___ INPUT FOR THIS TASK

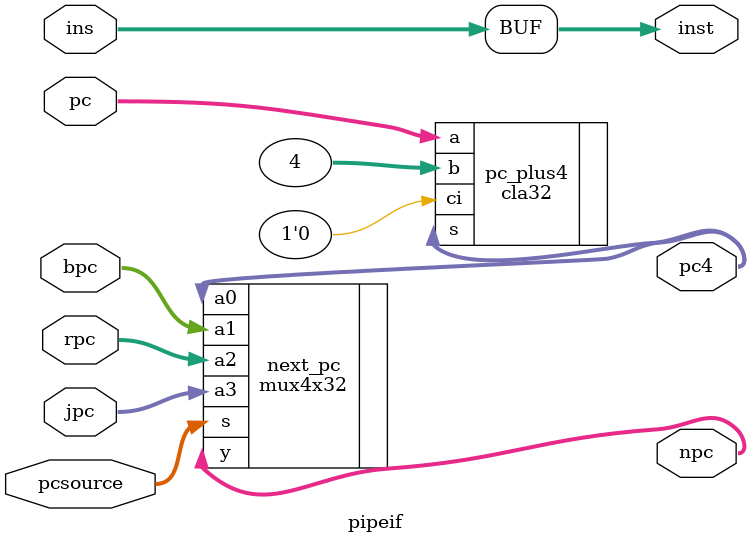
<source format=v>
module pipeif (pcsource,ins,pc,bpc,rpc,jpc,npc,pc4,inst);
	input [31:0] pc,bpc,rpc,jpc,ins;
	input [1:0] pcsource;
	output [31:0] npc,pc4,inst;
	mux4x32 next_pc (.a0(pc4),.a1(bpc),.a2(rpc),.a3(jpc),.s(pcsource),.y(npc));
	cla32 pc_plus4 (.a(pc),.b(32'h4),.ci(1'b0),.s(pc4));
//	pipeimem inst_mem (.a(pc),.inst(ins));
	//inst=ins;
	assign inst=ins;
endmodule
</source>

______

WHAT NEEDS TO BE DONE: Copy all lines of the preceding data that hold the word "inst".

EXERCISE OUTPUT:
module pipeif (pcsource,ins,pc,bpc,rpc,jpc,npc,pc4,inst);
	output [31:0] npc,pc4,inst;
//	pipeimem inst_mem (.a(pc),.inst(ins));
	//inst=ins;
	assign inst=ins;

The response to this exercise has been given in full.